Using this knowledge, you have a choice: rejecting the negativity that comes from your ideas, or choosing to follow the negativity. Like Steve Jobs, I encourage you to be brave and have faith in your ability to see new things; that will lead to growth in these uncertain times.

Don’t always follow the established rules

Have you ever thought of a business idea, but someone else dismissed it when you told them about it – just because it went outside the established rules? You are not alone in this; part of the entrepreneurship experience is coming up with ideas that seem not to make sense.

Sometimes, you might have a great idea – but you will need to take bold choices that ignore the established rules. You might try to establish the business, but the rules in place do not allow you or your business to thrive – and yet you can clearly see that this business is significant to helping you grow and serve others. In this case, you might need to ignore oppressive regulations, and see whether it will work for you. That is the essence of risk taking.
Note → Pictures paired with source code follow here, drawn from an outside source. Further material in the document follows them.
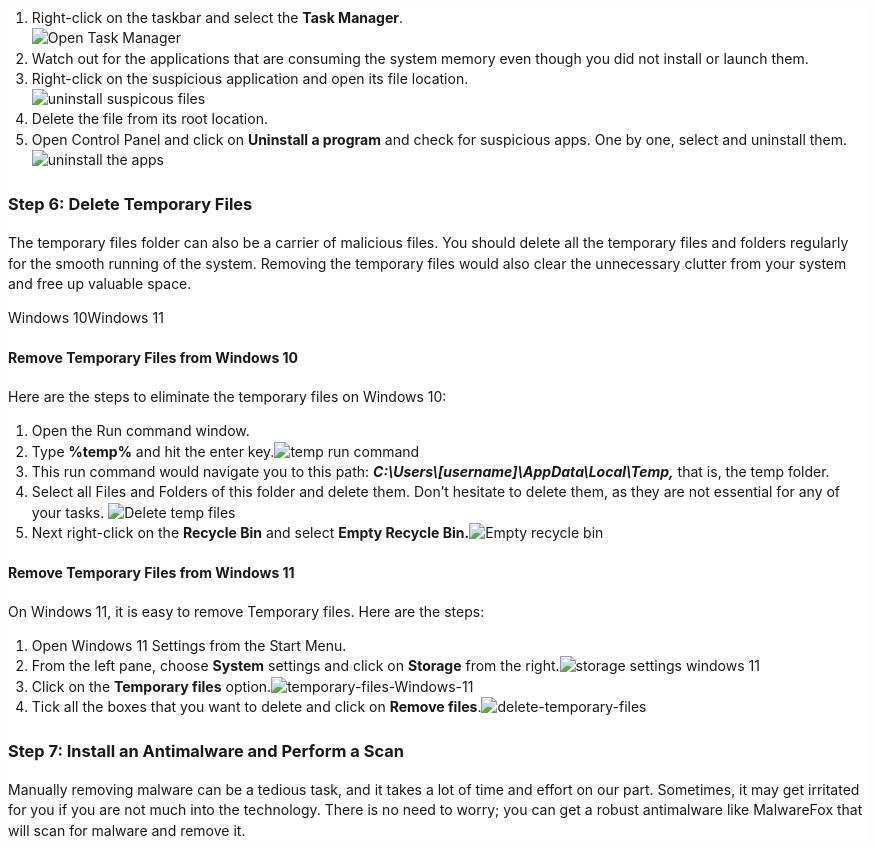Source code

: 1. Right-click on the taskbar and select the **Task Manager**.  
![Open Task Manager](https://www.malwarefox.com/wp-content/uploads/2020/05/Open-Task-Manger.png)
2. Watch out for the applications that are consuming the system memory even though you did not install or launch them.
3. Right-click on the suspicious application and open its file location.  
![uninstall suspicous files](https://www.malwarefox.com/wp-content/uploads/2020/07/uninstall-suspicous-files.png)
4. Delete the file from its root location.
5. Open Control Panel and click on **Uninstall a program** and check for suspicious apps. One by one, select and uninstall them.![uninstall the apps](https://www.malwarefox.com/wp-content/uploads/2020/07/uninstall-the-apps.png)

### **Step 6: Delete Temporary Files**

The temporary files folder can also be a carrier of malicious files. You should delete all the temporary files and folders regularly for the smooth running of the system. Removing the temporary files would also clear the unnecessary clutter from your system and free up valuable space.

Windows 10Windows 11

#### **Remove Temporary Files from Windows 10**

Here are the steps to eliminate the temporary files on Windows 10:

1. Open the Run command window.
2. Type **%temp%** and hit the enter key.![temp run command](https://www.malwarefox.com/wp-content/uploads/2020/07/temp-run-command.png)
3. This run command would navigate you to this path: **_C:\\Users\\\[username\]\\AppData\\Local\\Temp,_** that is, the temp folder.
4. Select all Files and Folders of this folder and delete them. Don’t hesitate to delete them, as they are not essential for any of your tasks. ![Delete temp files](https://www.malwarefox.com/wp-content/uploads/2020/07/Delete-temp-files.png)
5. Next right-click on the **Recycle Bin** and select **Empty Recycle Bin.**![Empty recycle bin](https://www.malwarefox.com/wp-content/uploads/2020/07/Empty-recycle-bin.jpg)

#### **Remove Temporary Files from Windows 11**

On Windows 11, it is easy to remove Temporary files. Here are the steps:

1. Open Windows 11 Settings from the Start Menu.
2. From the left pane, choose **System** settings and click on **Storage** from the right.![storage settings windows 11](https://www.windowschimp.com/wp-content/uploads/2021/10/storage-settings-windows-11.png)
3. Click on the **Temporary files** option.![temporary-files-Windows-11](https://www.windowschimp.com/wp-content/uploads/2021/10/temporary-files-Windows-11.png)
4. Tick all the boxes that you want to delete and click on **Remove files**.![delete-temporary-files](https://www.windowschimp.com/wp-content/uploads/2021/10/delete-temporary-files.png)

### **Step 7: Install an Antimalware and Perform a Scan**

Manually removing malware can be a tedious task, and it takes a lot of time and effort on our part. Sometimes, it may get irritated for you if you are not much into the technology. There is no need to worry; you can get a robust antimalware like MalwareFox that will scan for malware and remove it.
Think negatively (anticipate)

In the world of startups, it is common for entrepreneurs to give you the advice of ‘anticipating’. This technique is not exactly new, as it became popular knowledge from a psychologist known as Gary Klein, and is seen as an exercise that practices hindsight, although the original use was from the ancient Stoics.

As optimistic as you might want to be, things will not always turn out the way you anticipate – like the COVID-19 suddenly interfering with the growth of businesses and economies. However, one tactic of helping you remain cool under pressure of the daily occurrences of life is to rehearse negative scenarios in your mind – at least for the sake of reducing the element of surprise. Through this method, you will not be unexpectedly shocked, which allows you to quickly pick up the reins and move on.

Accepting your fate

There are many examples of entrepreneurs who have gone through shocks and unfortunate circumstances in their lives. However, there are many who did not let these setbacks overcome them and dampen their resolve; Thomas Edison is one example. When his production suffered due to the burning of his campus, he did not let the despair take over him, and he never became angry.

Rather than anger, he became more energized. In fact, he was so determined to get back into production, he had the factory repaired, and then he re-opened it three weeks later. All his determination was because he believed in the philosophy of ‘Amor Fati’, or accepting your fate – a belief also practiced by the ancient Stoics.

In this environment, you can be upset when you see an investor leaving your business or when you have to lay off employees. However, you do not need to be depressed about it, as you can always use it as a chance to get something new out of your passion.


While you might not think of yourself as a philosopher, the entrepreneurs I mentioned were not philosophers either – but you can learn plenty of lessons from them and take similar action in your own business.